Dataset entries
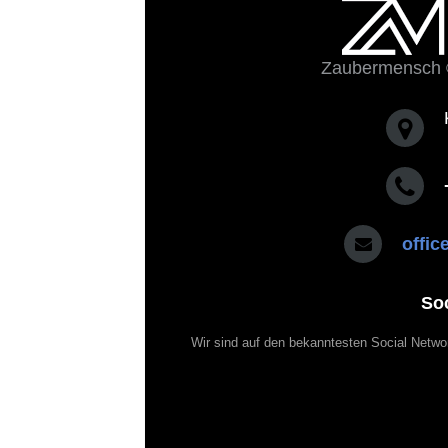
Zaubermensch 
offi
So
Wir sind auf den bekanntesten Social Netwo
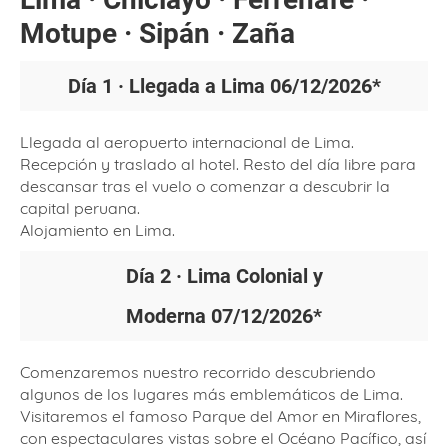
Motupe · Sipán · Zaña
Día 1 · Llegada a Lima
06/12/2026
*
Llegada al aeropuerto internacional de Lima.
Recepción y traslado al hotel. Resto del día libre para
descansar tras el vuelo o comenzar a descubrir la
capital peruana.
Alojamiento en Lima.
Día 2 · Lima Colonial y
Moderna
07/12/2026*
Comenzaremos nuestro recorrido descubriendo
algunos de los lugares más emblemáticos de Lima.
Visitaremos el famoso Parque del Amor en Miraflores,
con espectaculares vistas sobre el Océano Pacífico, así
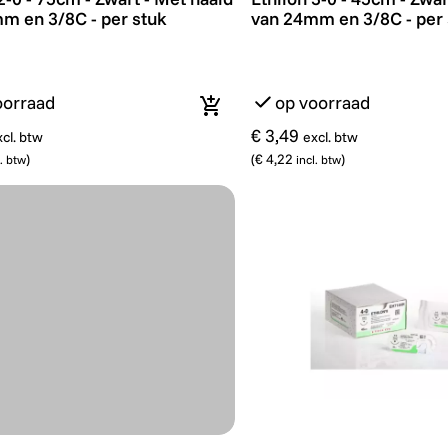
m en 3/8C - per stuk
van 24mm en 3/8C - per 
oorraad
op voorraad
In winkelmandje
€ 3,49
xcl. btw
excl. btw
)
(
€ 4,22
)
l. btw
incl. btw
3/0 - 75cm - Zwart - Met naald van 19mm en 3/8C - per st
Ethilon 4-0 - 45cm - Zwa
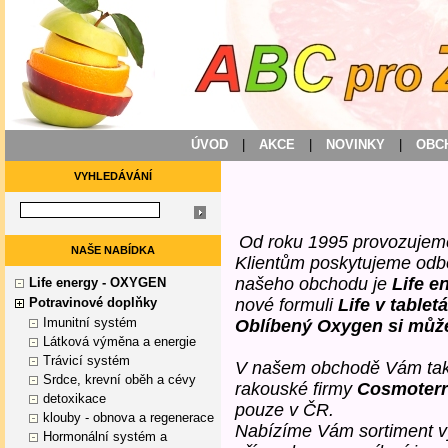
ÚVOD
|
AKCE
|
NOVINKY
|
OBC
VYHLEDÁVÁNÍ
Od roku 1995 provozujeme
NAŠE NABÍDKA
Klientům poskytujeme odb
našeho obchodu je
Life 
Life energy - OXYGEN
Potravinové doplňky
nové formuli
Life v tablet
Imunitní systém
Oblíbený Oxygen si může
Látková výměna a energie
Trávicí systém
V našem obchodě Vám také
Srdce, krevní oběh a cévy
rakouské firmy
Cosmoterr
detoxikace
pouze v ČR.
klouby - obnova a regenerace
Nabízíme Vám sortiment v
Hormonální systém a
...
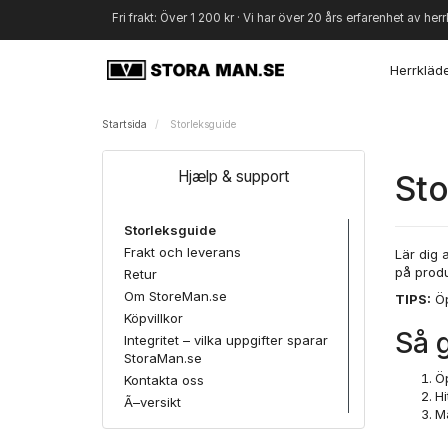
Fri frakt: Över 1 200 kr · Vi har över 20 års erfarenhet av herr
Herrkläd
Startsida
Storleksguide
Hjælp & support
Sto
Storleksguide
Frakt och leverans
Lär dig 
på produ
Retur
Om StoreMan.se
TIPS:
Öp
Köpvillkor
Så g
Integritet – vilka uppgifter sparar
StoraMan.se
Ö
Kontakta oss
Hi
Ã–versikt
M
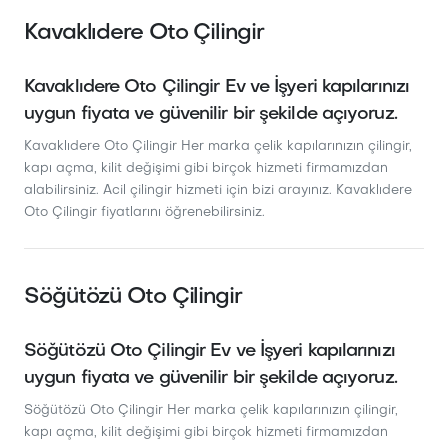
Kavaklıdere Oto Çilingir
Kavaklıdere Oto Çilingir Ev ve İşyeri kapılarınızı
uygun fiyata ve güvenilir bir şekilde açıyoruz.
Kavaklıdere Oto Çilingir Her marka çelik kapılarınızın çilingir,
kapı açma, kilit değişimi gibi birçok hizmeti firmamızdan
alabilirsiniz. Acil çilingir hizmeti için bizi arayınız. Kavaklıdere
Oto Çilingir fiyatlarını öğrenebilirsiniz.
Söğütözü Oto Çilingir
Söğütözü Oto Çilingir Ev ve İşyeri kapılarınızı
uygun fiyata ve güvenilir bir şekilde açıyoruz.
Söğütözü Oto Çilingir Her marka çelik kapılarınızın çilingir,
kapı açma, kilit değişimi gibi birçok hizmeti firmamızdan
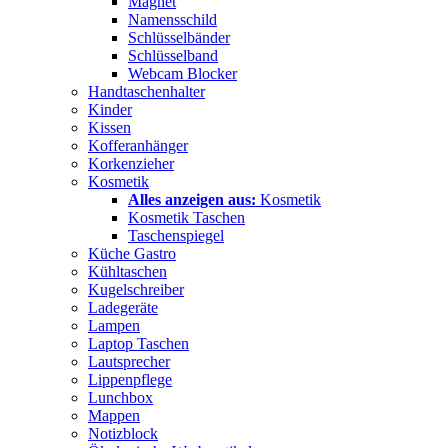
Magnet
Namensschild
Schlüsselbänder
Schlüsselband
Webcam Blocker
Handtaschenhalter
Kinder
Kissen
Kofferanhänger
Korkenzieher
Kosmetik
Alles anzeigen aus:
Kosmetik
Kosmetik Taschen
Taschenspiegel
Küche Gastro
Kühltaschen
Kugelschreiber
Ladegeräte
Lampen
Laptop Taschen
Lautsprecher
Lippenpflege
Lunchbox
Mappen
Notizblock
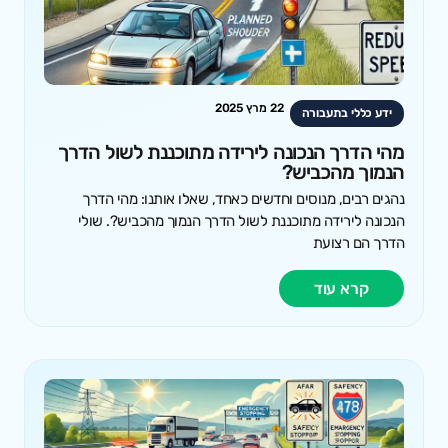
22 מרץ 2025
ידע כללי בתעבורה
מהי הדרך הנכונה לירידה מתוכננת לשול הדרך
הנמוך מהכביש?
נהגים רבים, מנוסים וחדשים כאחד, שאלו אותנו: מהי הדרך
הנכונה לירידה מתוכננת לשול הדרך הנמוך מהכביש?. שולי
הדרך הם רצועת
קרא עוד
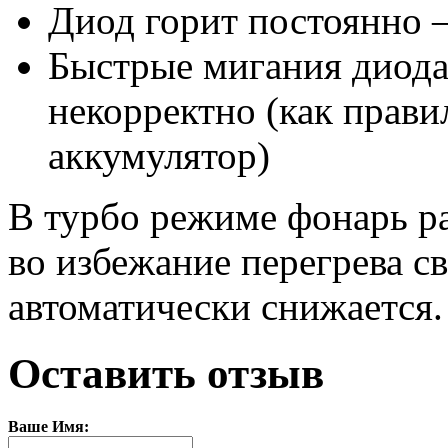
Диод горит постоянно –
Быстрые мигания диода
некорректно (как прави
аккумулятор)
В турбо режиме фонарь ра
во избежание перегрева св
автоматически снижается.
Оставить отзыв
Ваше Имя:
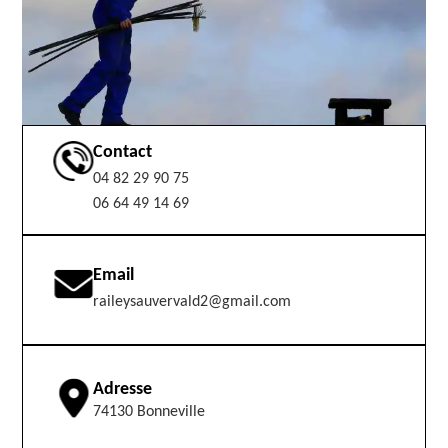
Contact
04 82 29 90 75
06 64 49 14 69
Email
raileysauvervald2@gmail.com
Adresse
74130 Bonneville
---
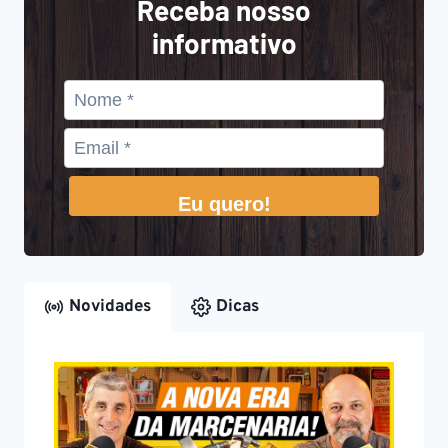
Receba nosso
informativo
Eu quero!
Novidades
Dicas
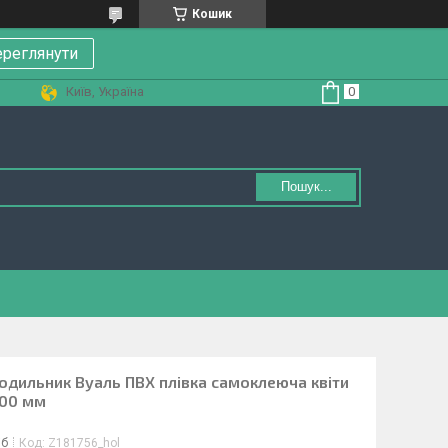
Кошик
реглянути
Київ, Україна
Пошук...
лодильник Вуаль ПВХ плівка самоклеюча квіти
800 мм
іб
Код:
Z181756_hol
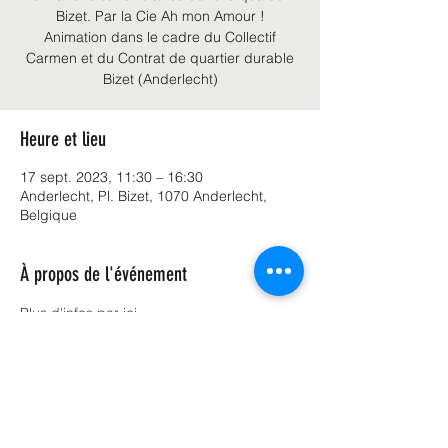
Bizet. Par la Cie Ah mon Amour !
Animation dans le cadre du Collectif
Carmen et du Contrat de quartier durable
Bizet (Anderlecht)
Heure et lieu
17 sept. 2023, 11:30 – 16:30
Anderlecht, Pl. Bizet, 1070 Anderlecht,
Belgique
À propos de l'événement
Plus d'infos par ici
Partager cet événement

Required work:
Review the preceding data and report every line that includes the string "événement".

Solution:
À propos de l'événement
Partager cet événement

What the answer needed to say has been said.